Sa liaison avec madame de Staël, rentrée de l'exil par la même porte, se renoua plus intime que jamais; elle trouva de la grâce aussi à se lier avec la reine Hortense, détrônée et devenue duchesse de Saint-Leu par une faveur royale de Louis XVIII. En 1815, madame de Krudener, sibylle mystique attachée à l'esprit de l'empereur Alexandre de Russie, la rechercha; mais madame Récamier n'avait rien des sibylles que la beauté. Elle perdit son amie madame de Staël. La Providence lui renvoya Ballanche, affranchi de ses devoirs par la mort de son père. De ce jour elle eut en lui un frère inséparable de sa personne et de ses pensées.
Ce fut à cette époque (1819) que M. de Chateaubriand, alors dans toute la fièvre de ses triples ambitions de gloire, de puissance et d'amour, commença à jouer un rôle dans la vie de madame Récamier. Il avait désiré vendre en loterie, par des billets placés de complaisance chez ses partisans, sa petite propriété de la Vallée aux Loups; la France, qui n'est prodigue que d'engouement, n'avait pas pris trois billets; Mathieu de Montmorency, quoique peu riche, avait acheté à lui seul cette petite maison à un prix d'ami.
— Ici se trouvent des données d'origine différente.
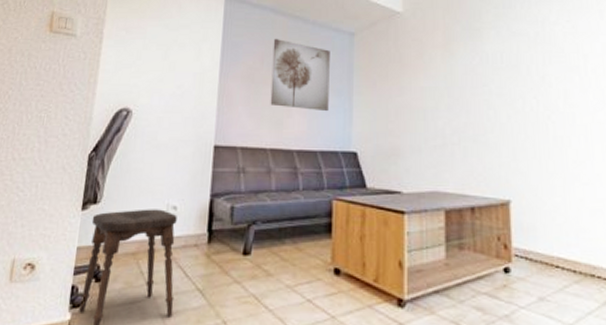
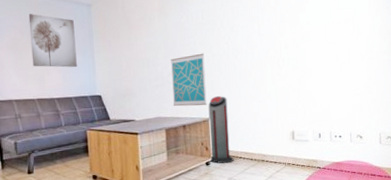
wall art: none [455,108,507,182] -> present [170,53,207,107]
air purifier: none [508,170,547,274] -> present [208,96,234,164]

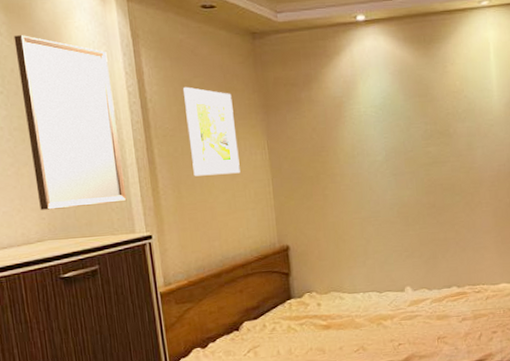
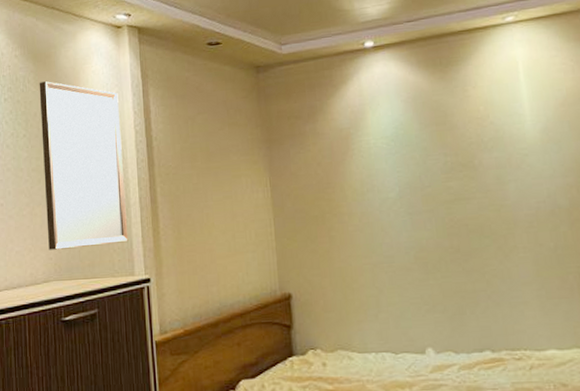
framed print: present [183,86,240,176] -> none [187,123,241,216]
C'était sans valeur autre que la valeur poétique: la trace qu'un homme de génie laisse au lieu qu'il habita sur ce sable est éternelle. Une cabane de bûcheron ornée, au milieu d'un bois, voilà cette demeure; j'y suis allé bien souvent, vers ce temps-là, passer des matinées d'été avec le duc Mathieu de Montmorency et son élégante fille, mariée avec le fils du duc de Doudeauville. Cela n'avait d'autre prix que le silence, un peu d'ombre et un peu d'eau, valeur de poëte!